If any portion of this Agreement shall be declared invalid by order, decree or judgment of a court of competent jurisdiction, this Agreement shall be construed as if such portion had not been inserted herein and such portion shall not affect the remaining provisions of this Agreement which shall remain valid.

7. NOTICES

  • 7.1 Any notice, request or demand required to be served by a Party to another Party in this Agreement shall be in writing and shall be deemed to be sufficiently served:(a) if sent by registered post to the other Party’s address mentioned in this Agreement, in which case it shall be deemed to have been received by the other Party at the time when such registered post would in the ordinary course of such post be delivered; or
  • (b) if despatched by hand to the other Party’s address hereafter mentioned, in which case it shall be deemed to have been received by the other Party’s at the time when such letter is delivered by hand; or
  • (c) if transmitted by facsimile to the other Party’s fax number (if any), in which case it shall be deemed to have been received upon completion of transmission and receipt of the transmission report showing successful transmission.
  • 7.2 Responding to Enquiries
  • (a) All enquiries received during working hours will be responded to by between 5.00 pm to 6.00 pm on the same day.
  • (b) All enquiries received after working hours will be responded to by between 5.00 pm to 6.00 pm the next working day.

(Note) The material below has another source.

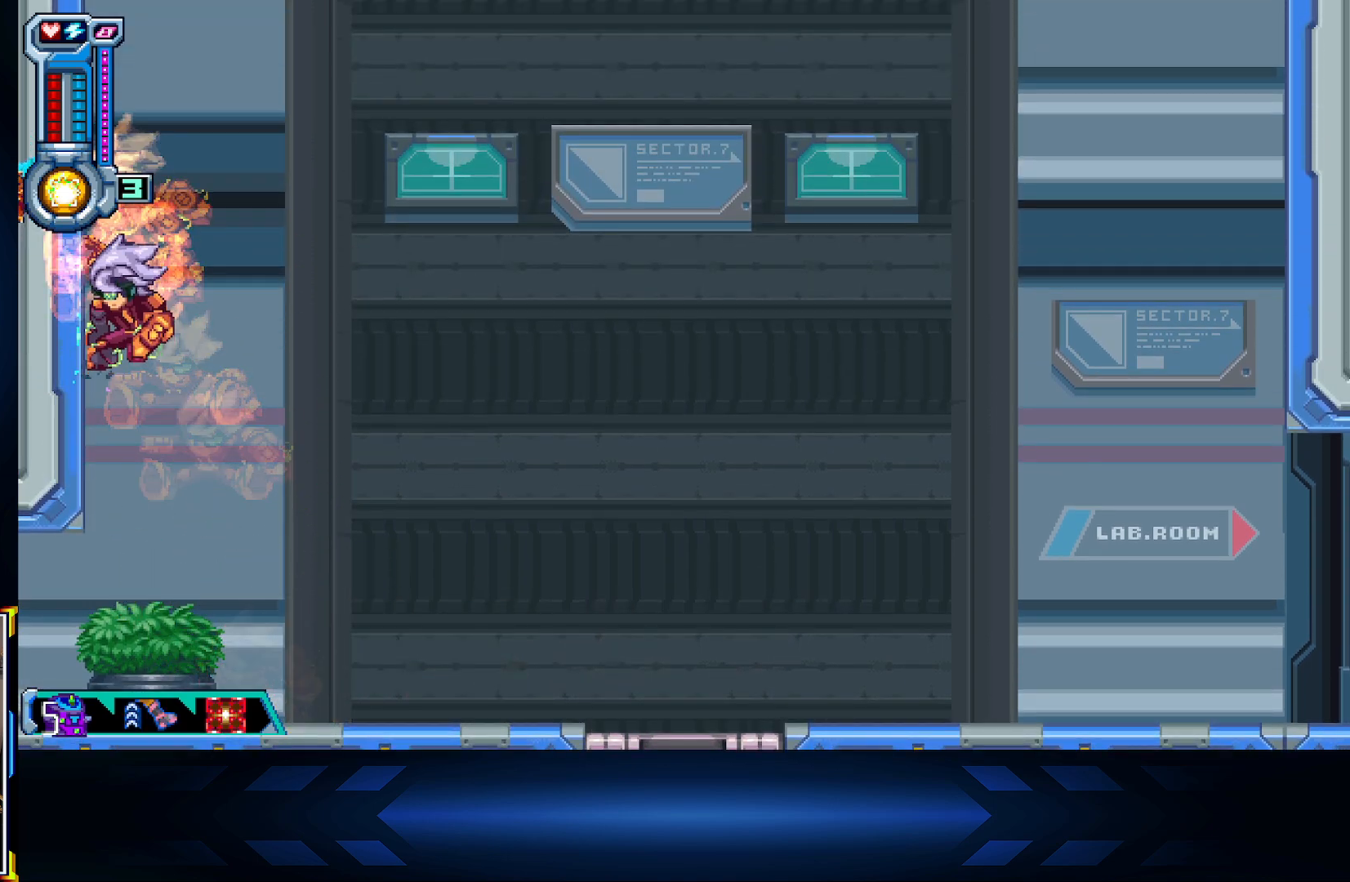
{"buttons": ["DPAD_LEFT"], "left_stick": "center", "right_stick": "center", "events": [[83, "DPAD_LEFT", "up"], [83, "L2", "up"], [317, "DPAD_DOWN", "down"], [450, "DPAD_LEFT", "down"], [467, "DPAD_DOWN", "up"]]}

8. GOVERNING LAWS AND DISPUTE RESOLUTION

This Agreement shall be governed by and construed in accordance with the laws of Malaysia and the Parties irrevocably submit to the exclusive jurisdiction of the courts of Malaysia.

9. COUNTERPARTS

This Agreement may be executed in any number of counterparts and by each Party on separate counterparts, each of which is an original but, together, they constitute one and the same agreement.

10. ENTIRE AGREEMENT AND AMENDMENT

This Agreement constitutes the entire agreement between the Parties hereto and merges all the prior discussions between them relating thereto. No amendment or modification of this Agreement shall be valid and binding upon the Parties unless made in writing and signed on behalf of each of the Parties by their respective duly authorized representatives.